Too Hard to Scoop? Let it sit on the counter for 10 minutes. Problem solved.
Why You’ll Love It
This no-churn coconut ice cream is one of those recipes you’ll come back to again and again. It’s so simple yet so satisfying. You don’t need an ice cream maker, a ton of time, or expert skills—just a love for creamy desserts with a tropical twist.
So grab your ingredients, put on some island music, and let’s bring a little taste of paradise into your kitchen.
PrintNo Churn Coconut Ice Cream
A creamy, tropical delight made with just four simple ingredients—this no-churn coconut ice cream is the perfect dessert for summer days or whenever you’re craving a taste of the tropics. No ice cream maker? No problem! This recipe is beginner-friendly and comes together in minutes before freezing into a luscious, scoopable treat.
- Prep Time: 10 minutes
- Cook Time: N/A
- Total Time: 6 hours 10 minutes (includes freezing time)
- Yield: 6 1x
- Category: Dessert
- Cuisine: Tropical
Ingredients
- 2 cups heavy whipping cream (cold)
- 1 can (13–14 oz) cream of coconut (not coconut cream)
- 1 teaspoon vanilla extract
- 1 teaspoon salt
Instructions
- Whip the Cream: In a medium mixing bowl, beat the cold heavy whipping cream with a hand or stand mixer on medium-high speed until stiff peaks form. Be careful not to over-whip.
- Fold in Coconut Mixture: Gently fold in the cream of coconut, vanilla extract, and salt using a spatula. Mix until just combined, being careful not to deflate the whipped cream.
- Freeze: Pour the mixture into a 9×5 loaf pan or any freezer-safe container. Smooth the top with a spatula and cover tightly with plastic wrap or foil. Freeze for at least 6 hours or overnight.
- Serve: Let the ice cream sit at room temperature for 5–10 minutes before scooping for easier serving. Garnish with shredded or toasted coconut if desired.
Notes
Serving Suggestions:
- Serve in bowls, cones, or even hollowed-out coconut shells for a fun presentation.

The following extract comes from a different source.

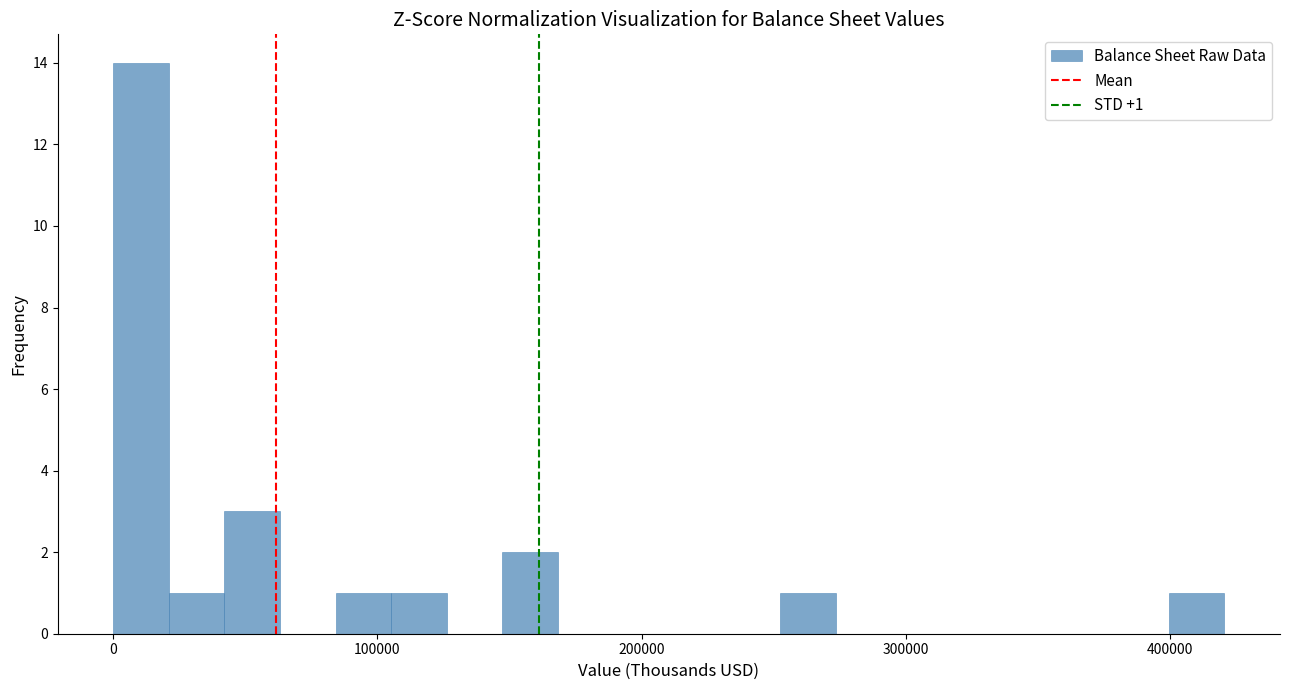

Read against the x-axis, roughly where is the centre of the tallest bar?

10000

- Pair with fresh tropical fruits like mango or pineapple for an extra burst of flavor.
Tips & Tricks:
- Use cold heavy whipping cream straight from the fridge for the best results when whipping.
- If your cream of coconut has solidified, run the can under warm water and stir until smooth before using.

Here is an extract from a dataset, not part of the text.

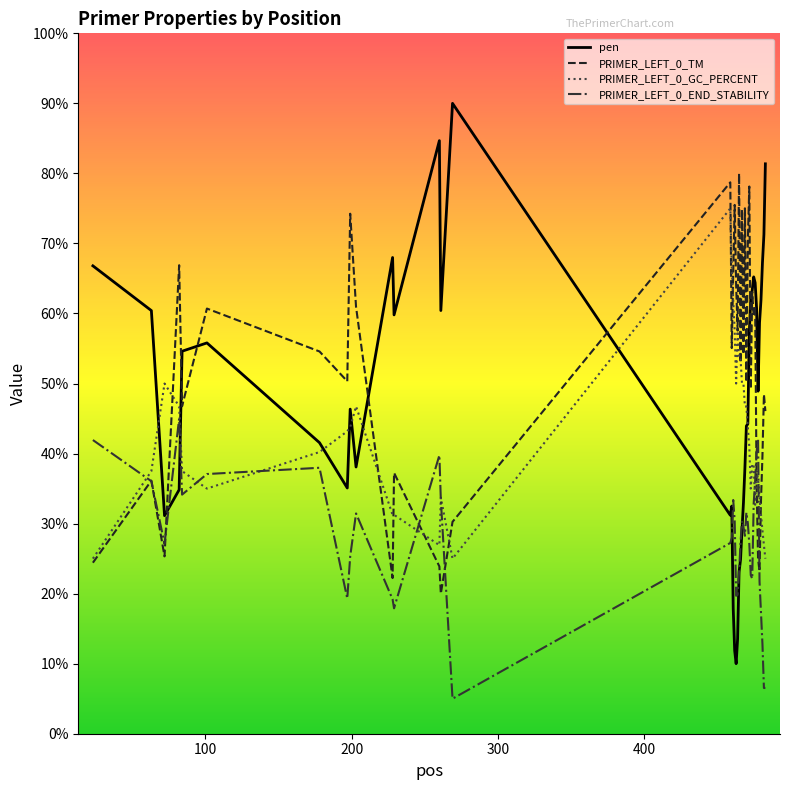

Rank the series by their maximum value, from highest to lowest.

pen, PRIMER_LEFT_0_TM, PRIMER_LEFT_0_GC_PERCENT, PRIMER_LEFT_0_END_STABILITY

- Be sure to use cream of coconut (sweetened) instead of unsweetened coconut cream to ensure your ice cream is sweet enough.
Storage Instructions:
- Store leftover ice cream in an airtight container in the freezer for up to 1 week. Press plastic wrap directly onto the surface to prevent freezer burn.
- Let frozen ice cream soften at room temperature for 5–10 minutes before scooping.